O sargento chegou a ser socorrido por colegas para o Hospital Risoleta Tolentino Neves. Gravemente ferido, ele precisou ser transferido para o Hospital João XXIII, onde faleceu dois dias depois.
Tristeza
Durante o velório, a microempreendedora Ana Carolina Viana, de 30 anos, contou emocionada, e ainda sob o sentimento de revolta, sobre o amigo de infância que perdeu. “O Roger (Dias) era um homem muito bom. Um amigo incrível. Ajudava muita gente. Era um pai apaixonado pela filha, completamente apaixonado pela esposa. Ele aprendeu o que era responsabilidade desde muito novo, porque ele não tinha outra escolha. E foi por isso que ele escolheu a polícia”, contou.
Ana ressaltou que, apesar de trabalhar com uma arma, Dias só pensaria em atirar em alguém em última instância, porque era obediente às regras. “Ele sempre deixou claro que nunca atiraria em um homem ou em um bandido se realmente não tivesse um perigo iminente. E foi isso o que ele fez”, lembrou.
Em sua trajetória na PM, o sargento Dias sempre trabalhou no operacional e era considerado um policial experiente. “Além de constantemente ser treinado para fazer abordagens – é uma matéria longa durante a preparação –, ele era um policial experimentado de rua, experiente, trabalhava no grupamento especializado. A rotina dele era fazer abordagens”, disse a major Layla Brunnela, porta-voz da PM.
A família, muito abalada, não quis falar com a imprensa. Durante o sepultamento, a viúva do sargento Dias, Ana Clara, guardou, para a filha de 5 meses, a bandeira do Brasil usada para cobrir o caixão do militar no velório. O tecido, ela explicou, será entregue quando a menina crescer, para mostrá-la “o herói que o pai dela foi e o pai incrível que ela teve”. “Por pouco tempo, mas ele foi incrivelmente maravilhoso”, disse.
Na quarta-feira (10), a PMMG informou que o sargento Dias terá direito à promoção post mortem, isto é, uma progressão de carreira como homenagem. A família dele receberá a pensão.
Suspeito volta ao regime fechado
O homem de 25 anos acusado de efetuar os disparos que mataram o policial aproveitava a saída temporária de fim de ano da cadeia. Ele cumpria pena de 16 anos por ocorrências relacionadas a furtos e roubos. Na terça-feira (9), o Tribunal de Justiça de Minas Gerais (TJMG) revogou o regime semiaberto para o detento. Agora, ele vai voltar para o regime fechado.
“Nós só queremos que a morte dele não seja em vão. Queremos que mexam na Lei de Execução Penal e acabem com todas as regalias desses presos. O Roger não teve saída”, disse Ana Carolina, amiga do Sargento Dias.

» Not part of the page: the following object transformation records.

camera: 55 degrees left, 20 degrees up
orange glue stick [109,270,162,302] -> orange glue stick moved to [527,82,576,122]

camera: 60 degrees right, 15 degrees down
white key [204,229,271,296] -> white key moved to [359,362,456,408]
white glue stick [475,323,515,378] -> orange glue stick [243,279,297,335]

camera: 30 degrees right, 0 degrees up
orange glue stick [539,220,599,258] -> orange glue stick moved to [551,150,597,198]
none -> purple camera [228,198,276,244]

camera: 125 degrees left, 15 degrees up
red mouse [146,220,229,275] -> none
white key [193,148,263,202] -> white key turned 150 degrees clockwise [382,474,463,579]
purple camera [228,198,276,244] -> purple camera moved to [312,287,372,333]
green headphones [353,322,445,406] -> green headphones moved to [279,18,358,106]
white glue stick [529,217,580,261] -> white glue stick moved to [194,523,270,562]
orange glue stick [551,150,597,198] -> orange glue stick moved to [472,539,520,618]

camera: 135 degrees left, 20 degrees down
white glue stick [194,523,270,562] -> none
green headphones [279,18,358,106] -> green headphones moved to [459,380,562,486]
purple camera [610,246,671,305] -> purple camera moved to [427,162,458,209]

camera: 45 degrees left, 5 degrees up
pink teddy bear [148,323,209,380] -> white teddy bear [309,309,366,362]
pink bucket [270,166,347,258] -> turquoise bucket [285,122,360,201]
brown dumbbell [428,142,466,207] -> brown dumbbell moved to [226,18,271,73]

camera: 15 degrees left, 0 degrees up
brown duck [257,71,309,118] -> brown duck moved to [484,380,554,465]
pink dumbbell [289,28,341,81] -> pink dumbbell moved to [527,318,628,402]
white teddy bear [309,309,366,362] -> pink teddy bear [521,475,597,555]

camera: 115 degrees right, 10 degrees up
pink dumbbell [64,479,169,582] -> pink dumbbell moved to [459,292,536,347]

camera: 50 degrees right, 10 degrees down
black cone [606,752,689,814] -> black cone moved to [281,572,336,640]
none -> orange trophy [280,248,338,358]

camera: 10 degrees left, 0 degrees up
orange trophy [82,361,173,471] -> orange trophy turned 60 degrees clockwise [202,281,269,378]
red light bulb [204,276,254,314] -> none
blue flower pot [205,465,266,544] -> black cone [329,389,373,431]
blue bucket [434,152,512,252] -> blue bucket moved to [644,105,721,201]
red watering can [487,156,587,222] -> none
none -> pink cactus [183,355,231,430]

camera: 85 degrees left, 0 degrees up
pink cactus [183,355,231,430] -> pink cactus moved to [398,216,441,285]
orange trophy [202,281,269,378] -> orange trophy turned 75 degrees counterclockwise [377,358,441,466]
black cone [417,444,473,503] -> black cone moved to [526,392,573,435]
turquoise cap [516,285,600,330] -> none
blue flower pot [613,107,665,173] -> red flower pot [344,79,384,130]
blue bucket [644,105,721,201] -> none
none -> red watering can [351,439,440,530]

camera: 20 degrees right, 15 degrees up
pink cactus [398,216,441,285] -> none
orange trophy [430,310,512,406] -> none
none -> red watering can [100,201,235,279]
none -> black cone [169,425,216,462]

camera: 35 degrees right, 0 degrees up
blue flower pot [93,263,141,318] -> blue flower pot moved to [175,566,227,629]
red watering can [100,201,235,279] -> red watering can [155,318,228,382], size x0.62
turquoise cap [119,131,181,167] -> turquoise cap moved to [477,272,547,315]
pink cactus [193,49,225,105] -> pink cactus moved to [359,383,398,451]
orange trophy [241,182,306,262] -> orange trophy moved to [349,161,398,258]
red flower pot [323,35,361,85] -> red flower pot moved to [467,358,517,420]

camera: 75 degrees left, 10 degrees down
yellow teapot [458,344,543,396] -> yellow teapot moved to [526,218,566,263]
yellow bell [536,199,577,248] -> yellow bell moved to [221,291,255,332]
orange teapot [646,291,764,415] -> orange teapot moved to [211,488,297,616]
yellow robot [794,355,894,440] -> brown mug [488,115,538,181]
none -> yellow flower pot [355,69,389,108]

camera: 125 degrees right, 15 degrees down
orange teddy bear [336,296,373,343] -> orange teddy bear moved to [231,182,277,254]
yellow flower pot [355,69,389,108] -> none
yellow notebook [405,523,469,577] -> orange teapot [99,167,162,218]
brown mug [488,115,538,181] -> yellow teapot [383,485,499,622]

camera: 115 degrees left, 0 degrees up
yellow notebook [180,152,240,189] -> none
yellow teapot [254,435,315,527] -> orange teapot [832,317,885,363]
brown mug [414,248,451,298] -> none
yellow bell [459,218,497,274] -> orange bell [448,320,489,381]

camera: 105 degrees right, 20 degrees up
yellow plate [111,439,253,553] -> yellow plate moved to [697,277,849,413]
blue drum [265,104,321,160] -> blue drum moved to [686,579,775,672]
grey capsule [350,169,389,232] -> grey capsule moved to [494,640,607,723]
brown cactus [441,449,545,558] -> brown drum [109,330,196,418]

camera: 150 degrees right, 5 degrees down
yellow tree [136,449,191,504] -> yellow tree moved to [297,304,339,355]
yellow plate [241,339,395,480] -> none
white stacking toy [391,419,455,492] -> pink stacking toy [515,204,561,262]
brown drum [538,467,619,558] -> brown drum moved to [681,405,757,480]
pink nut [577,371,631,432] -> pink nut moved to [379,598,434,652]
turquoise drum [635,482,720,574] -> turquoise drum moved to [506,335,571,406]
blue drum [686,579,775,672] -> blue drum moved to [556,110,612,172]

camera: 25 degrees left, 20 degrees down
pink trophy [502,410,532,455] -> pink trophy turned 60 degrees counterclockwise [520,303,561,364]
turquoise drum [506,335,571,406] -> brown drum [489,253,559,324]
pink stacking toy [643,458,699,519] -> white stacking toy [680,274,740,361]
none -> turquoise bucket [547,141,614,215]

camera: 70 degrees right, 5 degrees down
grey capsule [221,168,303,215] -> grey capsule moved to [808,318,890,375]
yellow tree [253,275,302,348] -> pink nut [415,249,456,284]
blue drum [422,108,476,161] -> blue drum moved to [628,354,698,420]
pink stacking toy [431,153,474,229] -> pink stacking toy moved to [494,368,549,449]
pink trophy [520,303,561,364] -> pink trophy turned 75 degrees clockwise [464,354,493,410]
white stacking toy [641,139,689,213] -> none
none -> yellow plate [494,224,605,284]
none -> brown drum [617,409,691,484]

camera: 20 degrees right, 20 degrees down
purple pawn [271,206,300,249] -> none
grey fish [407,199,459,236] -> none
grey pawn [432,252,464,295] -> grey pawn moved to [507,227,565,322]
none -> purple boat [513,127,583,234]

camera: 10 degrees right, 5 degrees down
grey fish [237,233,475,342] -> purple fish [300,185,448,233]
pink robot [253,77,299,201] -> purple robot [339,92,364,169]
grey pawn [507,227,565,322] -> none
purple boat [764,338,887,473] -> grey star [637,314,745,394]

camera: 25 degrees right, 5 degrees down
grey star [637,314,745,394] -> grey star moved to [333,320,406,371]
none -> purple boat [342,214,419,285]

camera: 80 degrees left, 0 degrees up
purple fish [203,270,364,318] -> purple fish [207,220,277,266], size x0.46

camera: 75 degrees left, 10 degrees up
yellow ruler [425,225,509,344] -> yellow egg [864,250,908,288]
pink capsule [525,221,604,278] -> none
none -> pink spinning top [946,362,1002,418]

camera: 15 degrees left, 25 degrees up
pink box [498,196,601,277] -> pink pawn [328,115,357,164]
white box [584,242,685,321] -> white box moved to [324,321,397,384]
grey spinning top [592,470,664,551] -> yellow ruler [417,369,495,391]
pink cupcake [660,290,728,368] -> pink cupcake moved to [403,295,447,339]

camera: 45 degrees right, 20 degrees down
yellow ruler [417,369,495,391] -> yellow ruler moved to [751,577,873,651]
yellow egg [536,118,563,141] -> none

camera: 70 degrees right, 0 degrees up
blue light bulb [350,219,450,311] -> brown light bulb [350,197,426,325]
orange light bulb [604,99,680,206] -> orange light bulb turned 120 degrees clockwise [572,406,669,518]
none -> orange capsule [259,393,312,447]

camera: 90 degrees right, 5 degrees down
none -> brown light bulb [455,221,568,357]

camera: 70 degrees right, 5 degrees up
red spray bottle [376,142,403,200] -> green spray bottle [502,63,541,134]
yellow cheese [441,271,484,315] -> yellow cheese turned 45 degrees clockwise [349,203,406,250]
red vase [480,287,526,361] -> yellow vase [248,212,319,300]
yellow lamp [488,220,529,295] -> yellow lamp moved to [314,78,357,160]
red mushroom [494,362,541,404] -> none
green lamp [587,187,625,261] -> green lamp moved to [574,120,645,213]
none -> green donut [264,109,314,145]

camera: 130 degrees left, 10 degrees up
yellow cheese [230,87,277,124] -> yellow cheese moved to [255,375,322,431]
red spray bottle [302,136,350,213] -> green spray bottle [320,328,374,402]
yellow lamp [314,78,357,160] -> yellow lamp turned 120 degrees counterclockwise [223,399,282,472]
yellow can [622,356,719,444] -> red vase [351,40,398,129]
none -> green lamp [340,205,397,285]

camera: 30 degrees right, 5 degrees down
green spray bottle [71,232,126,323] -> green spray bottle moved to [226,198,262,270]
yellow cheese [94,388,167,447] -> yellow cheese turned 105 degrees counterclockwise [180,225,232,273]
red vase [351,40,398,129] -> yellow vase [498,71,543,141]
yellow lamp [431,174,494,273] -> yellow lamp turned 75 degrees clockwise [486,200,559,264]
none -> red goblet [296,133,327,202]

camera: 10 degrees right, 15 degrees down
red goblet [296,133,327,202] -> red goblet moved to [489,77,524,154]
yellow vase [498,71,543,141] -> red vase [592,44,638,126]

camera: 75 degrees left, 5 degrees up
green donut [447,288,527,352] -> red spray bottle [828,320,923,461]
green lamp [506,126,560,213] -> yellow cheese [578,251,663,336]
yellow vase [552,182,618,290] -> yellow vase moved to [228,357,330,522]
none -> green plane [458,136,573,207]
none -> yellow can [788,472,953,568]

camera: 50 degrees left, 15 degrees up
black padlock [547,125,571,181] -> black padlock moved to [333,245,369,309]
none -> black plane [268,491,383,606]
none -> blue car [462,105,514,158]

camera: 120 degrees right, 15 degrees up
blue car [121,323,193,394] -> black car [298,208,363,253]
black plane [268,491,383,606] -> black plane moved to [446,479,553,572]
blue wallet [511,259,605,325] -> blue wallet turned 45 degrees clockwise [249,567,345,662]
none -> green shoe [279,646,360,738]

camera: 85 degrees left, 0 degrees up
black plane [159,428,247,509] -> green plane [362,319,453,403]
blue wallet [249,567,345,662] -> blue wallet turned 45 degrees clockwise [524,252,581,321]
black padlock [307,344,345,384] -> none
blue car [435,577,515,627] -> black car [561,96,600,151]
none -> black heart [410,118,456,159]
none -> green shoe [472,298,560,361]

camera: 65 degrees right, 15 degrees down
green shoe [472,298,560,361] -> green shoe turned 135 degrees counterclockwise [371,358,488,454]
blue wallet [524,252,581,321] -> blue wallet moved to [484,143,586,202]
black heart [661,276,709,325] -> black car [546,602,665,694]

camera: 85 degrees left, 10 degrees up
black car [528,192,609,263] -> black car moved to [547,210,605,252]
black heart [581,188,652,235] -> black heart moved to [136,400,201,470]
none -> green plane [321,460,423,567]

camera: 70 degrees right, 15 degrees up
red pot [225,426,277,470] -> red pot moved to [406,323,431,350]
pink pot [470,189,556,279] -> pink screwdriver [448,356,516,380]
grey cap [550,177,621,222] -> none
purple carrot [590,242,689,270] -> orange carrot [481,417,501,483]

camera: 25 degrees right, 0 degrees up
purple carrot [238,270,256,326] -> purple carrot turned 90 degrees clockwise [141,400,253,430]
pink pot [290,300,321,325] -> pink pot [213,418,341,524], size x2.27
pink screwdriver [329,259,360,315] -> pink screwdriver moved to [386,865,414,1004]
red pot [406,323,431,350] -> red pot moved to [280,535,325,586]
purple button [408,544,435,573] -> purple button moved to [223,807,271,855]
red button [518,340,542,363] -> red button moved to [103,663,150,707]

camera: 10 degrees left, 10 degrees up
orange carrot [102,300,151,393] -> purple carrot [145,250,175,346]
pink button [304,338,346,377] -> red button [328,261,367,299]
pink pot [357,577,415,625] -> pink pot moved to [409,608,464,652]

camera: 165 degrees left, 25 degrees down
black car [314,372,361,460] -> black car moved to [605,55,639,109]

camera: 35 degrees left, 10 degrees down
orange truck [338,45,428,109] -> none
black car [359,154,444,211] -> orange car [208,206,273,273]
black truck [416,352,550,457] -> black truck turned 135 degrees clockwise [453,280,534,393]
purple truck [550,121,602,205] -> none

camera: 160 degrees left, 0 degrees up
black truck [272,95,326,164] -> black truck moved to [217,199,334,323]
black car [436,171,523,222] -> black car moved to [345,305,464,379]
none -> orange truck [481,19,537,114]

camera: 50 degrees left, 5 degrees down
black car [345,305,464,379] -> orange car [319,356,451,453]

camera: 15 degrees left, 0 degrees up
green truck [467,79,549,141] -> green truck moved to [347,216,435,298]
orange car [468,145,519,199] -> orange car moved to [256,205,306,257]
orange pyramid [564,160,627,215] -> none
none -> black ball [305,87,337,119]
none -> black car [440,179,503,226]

Já o comparsa, de 33 anos, possui três condenações por roubo. Ele também é suspeito de homicídio consumado e tentativa de homicídio qualificado. (Juliana Siqueira)
Eu protesto contra ela
No velório do sargento Dias, no Cemitério Bosque da Esperança, o clima era de revolta entre os colegas e familiares do policial morto. “Vidas policiais importam” e “O sargento não teve ‘saidinha’”, diziam faixas colocadas no local, em protesto contra a Lei de Execuções Penais, que permite que presos em regime semiaberto saiam temporariamente.
Na avaliação do comandante geral da Polícia Militar de Minas Gerais, coronel Rodrigo Piassi do Nascimento, os tiros que vitimaram o sargento Dias deverão provocar reflexão no país sobre a lei.
“Eu gostaria que todos os parlamentares assistissem ao vídeo em que o sargento Dias foi vitimado. Precisamos muito que esse triste exemplo seja utilizado na discussão das leis que regem não só esse assunto, mas vários outros”, protestou.